# The Magic Sign....



## MagicTMac (Jul 14, 2002)

Magic sign F Jabari Smith and C Peter Cornell.

*Smith (6’11”, 250, 2/12/77) played in 23 regular season games with both Sacramento and Philadelphia last season, averaging 3.2 ppg. and 1.2 rpg. in 7.9 minpg. He scored a career-high 14 points on Apr. 15 vs. Chicago. 

Originally selected in the second round (45th overall) of the 2000 NBA Draft by Sacramento, Smith has appeared in 32 career games with both the Kings and Philadelphia, averaging 3.1 ppg. and 1.1 rpg. in 7.7 minpg. He played in 61 career collegiate games with LSU, where he averaged 12.6 ppg., 8.2 rpg., 2.1 apg. and 1.03 blkpg. Smith earned Second Team All-SEC honors in 1999-2000 and ranks in the school’s all-time top ten in blocked shots. 

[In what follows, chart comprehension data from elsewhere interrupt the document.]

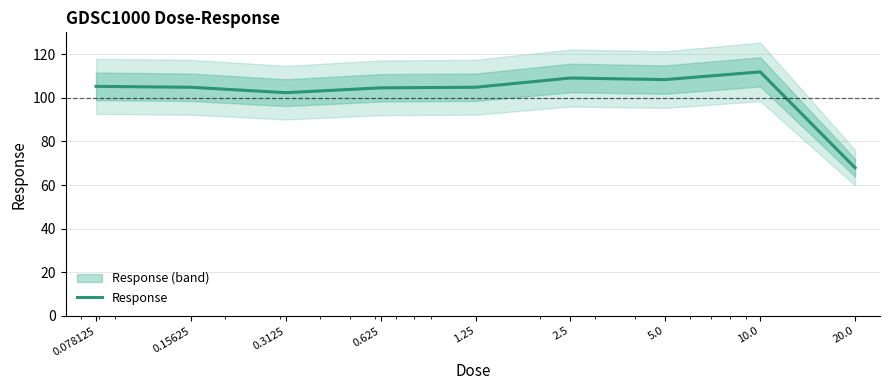

Reading left to right, extract all data points from this chart.

105.2	104.8	102.3	104.6	104.8	109.1	108.3	111.9	68.0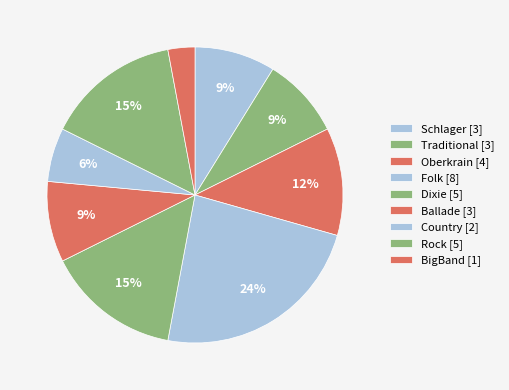

To the nearest percent, what is the combined percentage of Country and Traditional?

15%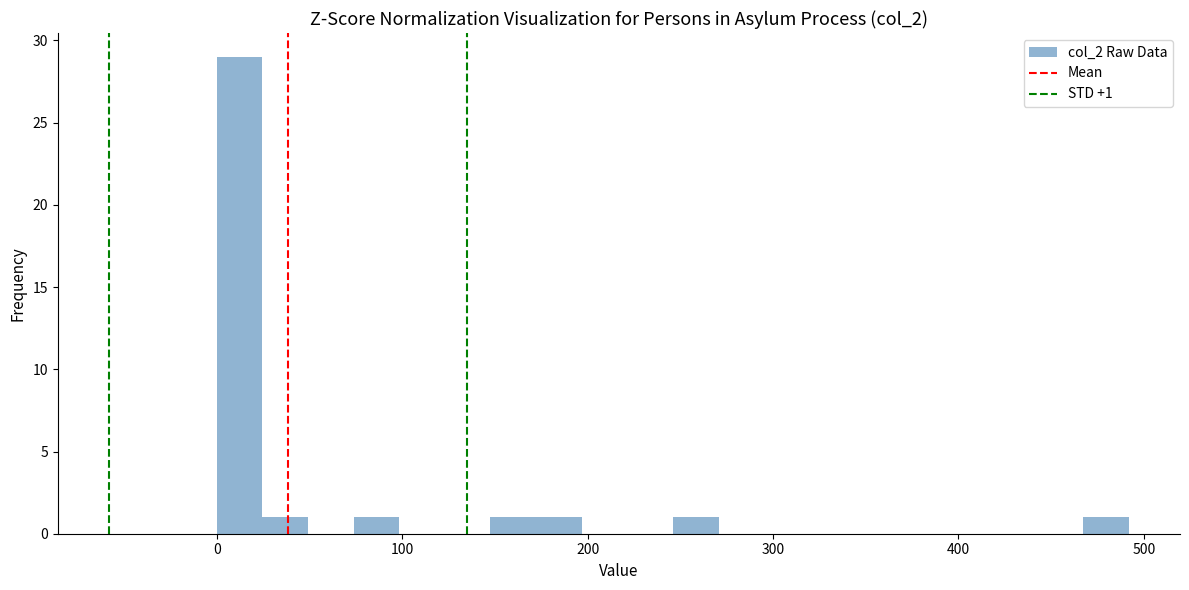

Around what value on the x-axis is the tallest bar? Give the approximate position of its centre, as read against the axis.

10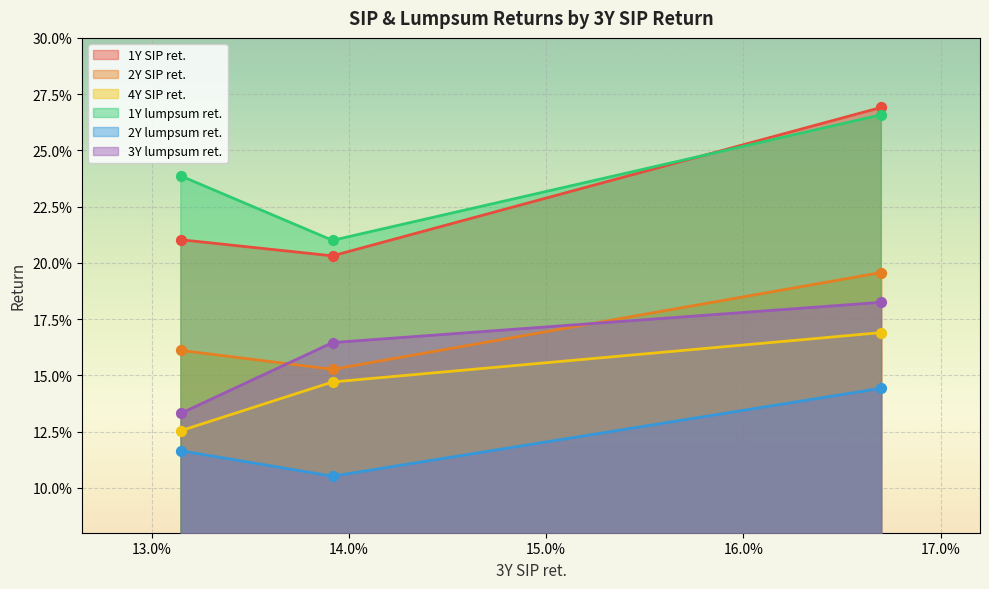

At how many categories does at least one series exceed 0?

3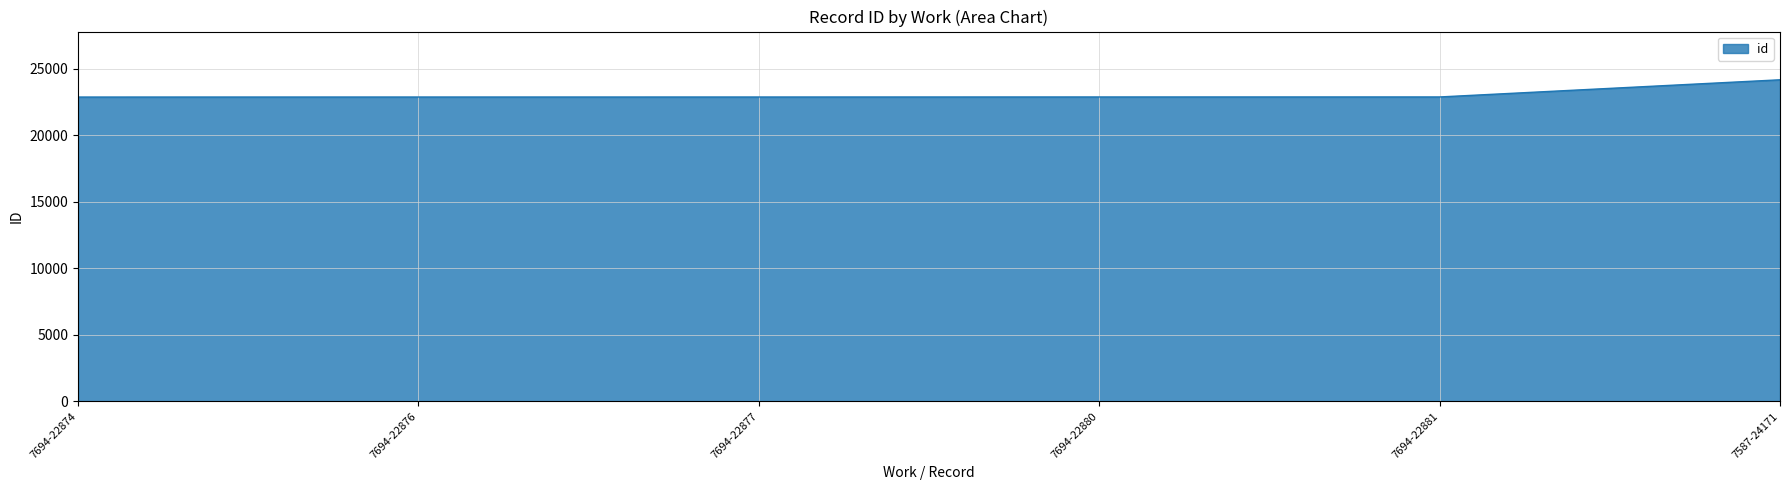

What is the sum of the values at 7694-22880 and 7694-22881?

45761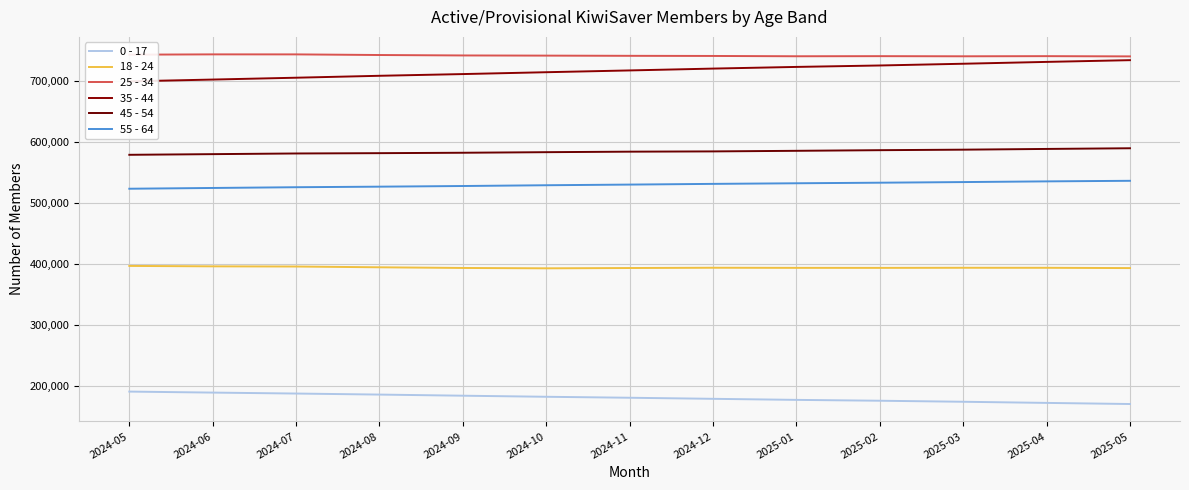

List the series in order of their peak value, lowest first.

0 - 17, 18 - 24, 55 - 64, 45 - 54, 35 - 44, 25 - 34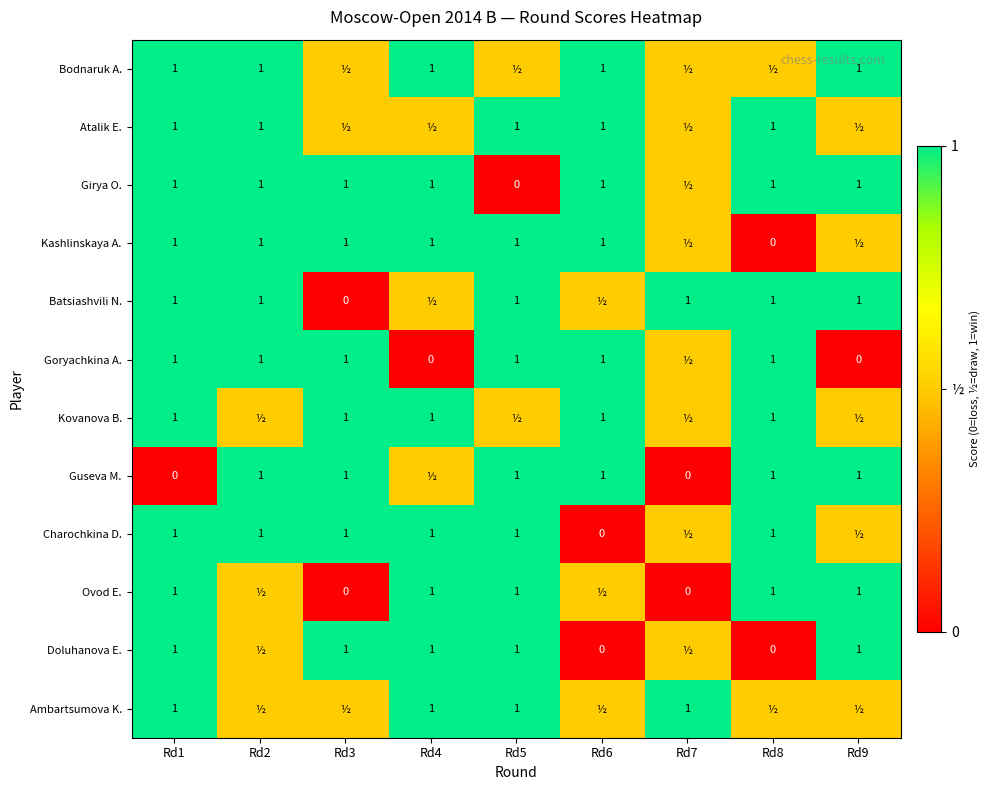

Is it true that Kashlinskaya A. equals 0.6 at Rd1?

False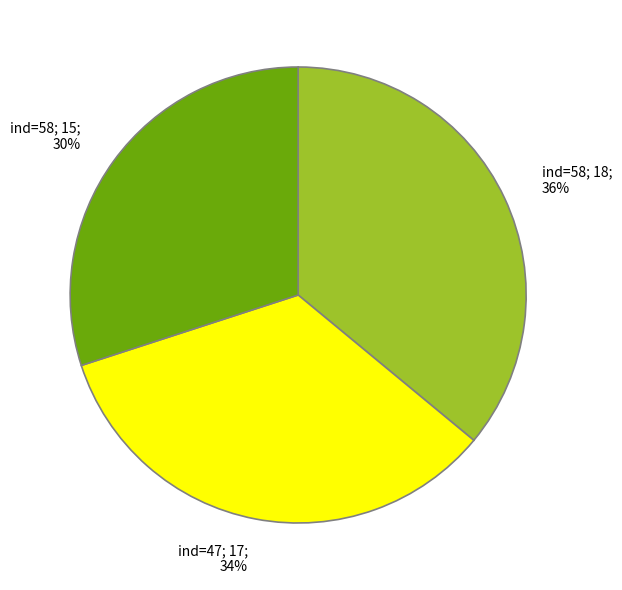

Is there any slice that represents more than half of the pie?

No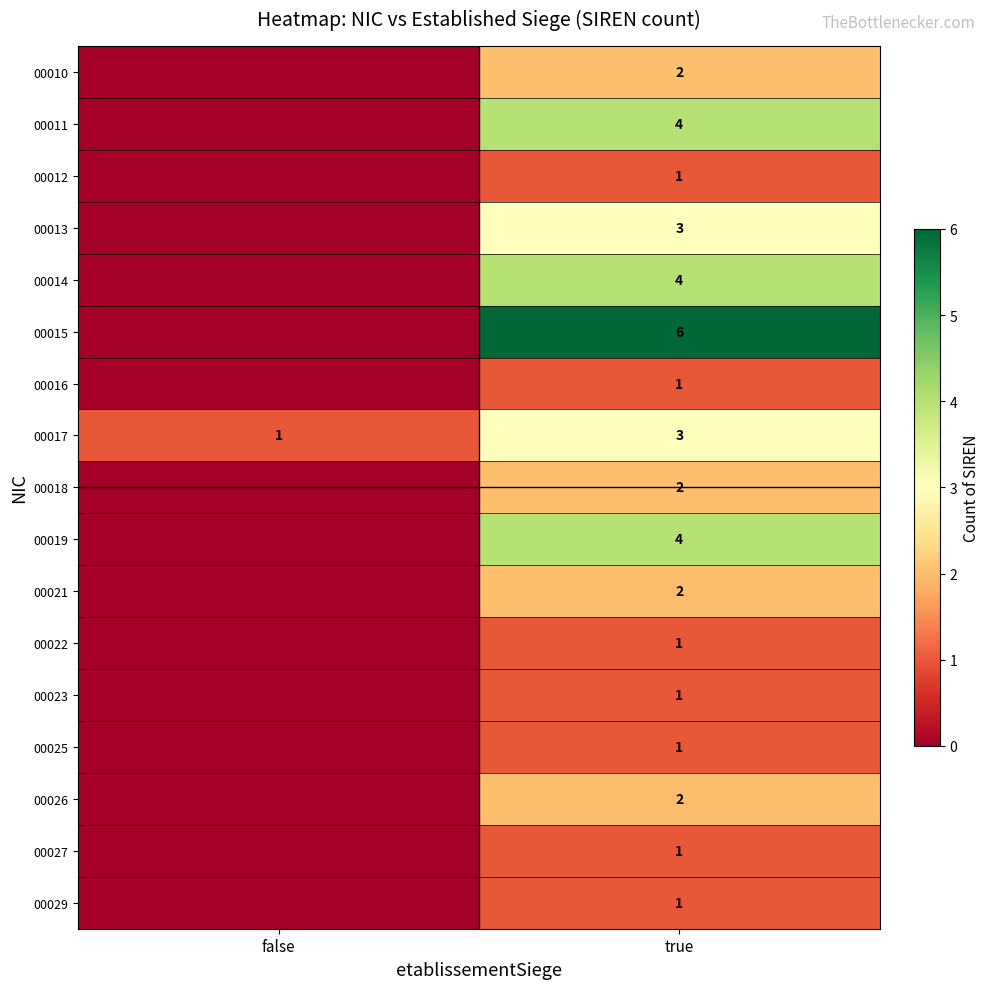

True or false: 00027 has a value of 1 at true.

True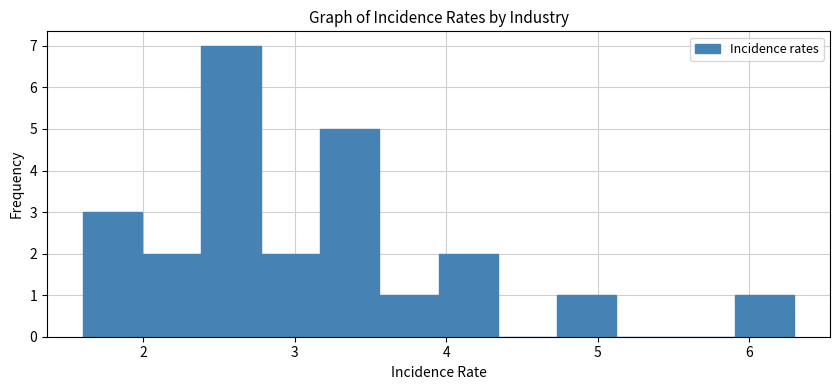

Around what value on the x-axis is the tallest bar? Give the approximate position of its centre, as read against the axis.

2.6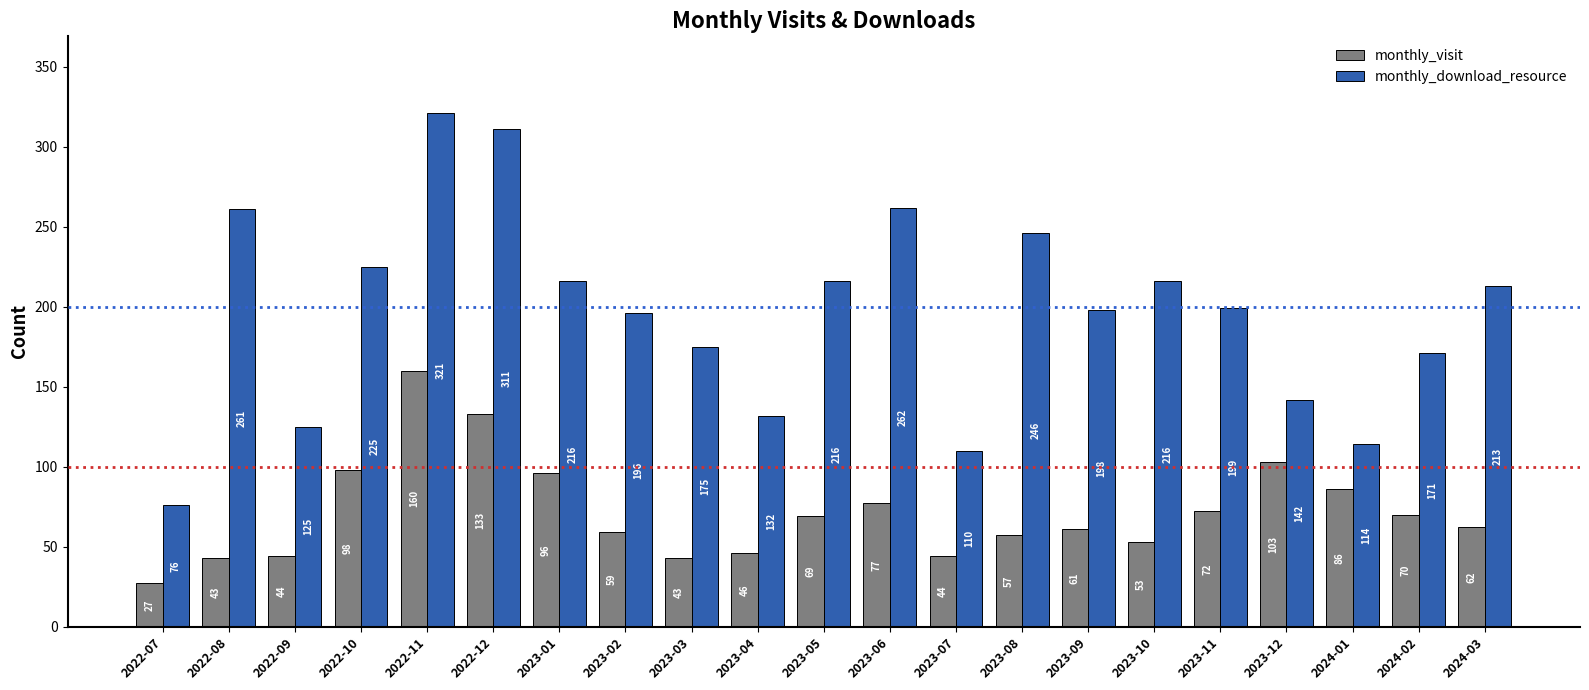

List the series in order of their peak value, lowest first.

monthly_visit, monthly_download_resource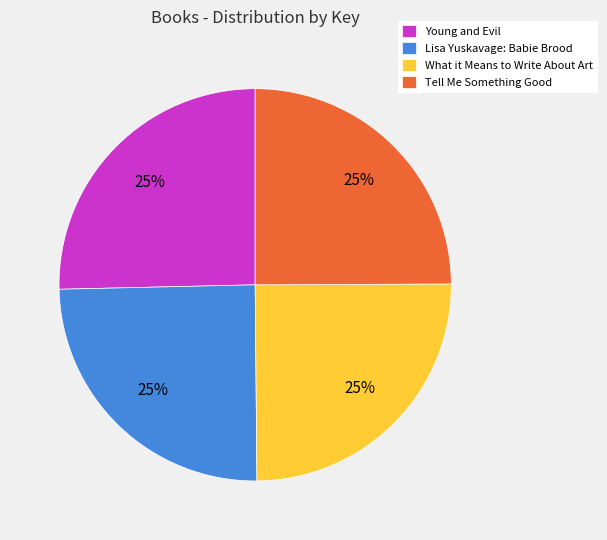

Does any single category account for the majority?

No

Cornell (6’11”, 255, 6/1/76) played in five games with Denver during the 2002 Rocky Mountain Revue, averaging 4.0 ppg. and 2.6 rpg. in 6.6 minpg. Prior to several stints in the ABA and Europe, Cornell played college basketball for Loyola Marymount, where he was an Honorable Mention All-West Coast Conference in 1997-98. *

I would much rather have signed Smush and Hightower. Didn't they play with us and play well?


----------



## JNice (Jul 13, 2002)

I would like to have signed Smush, but Magic now have Darrell and Jacque Vaughn at the point, with Sasser, McGrady, Hill and even Miller at times able to handle the ball effectively. So a PG is not a real major need.

I doubt both these big guys will remain on the roster. These are probably training camp contracts, non-guaranteed.. I could be wrong... I think Jabari Smith will probably make the roster. He is still very young and has some potential, potential to at least be a decent backup big man.

Orlando now has two solid vet big men in Grant and Kemp, with some very young big men with potential.. Hunter, Oyedeji, Humphrey, and now Smith.

I like the signings. Some cheap depth at the big spots.

Sorry, but I doubt Cory Hightower will ever make an NBA team. 

I am hoping Orlando will drop Cornell and sign Smush. 

PG Vaughn/Armstrong/Parker
SG Tmac/Miller/Sasser
SF Hill/Garrity/Humphrey
PF Grant/Oyedeji/Smith
C Kemp/Hunter/Cornell

Obviously that is too many guys.. I would expect no Smush, dropping of Cornell, and Hunter and Sasser on the IR all year again.

Still.. Orlando looks much deeper than last season.


----------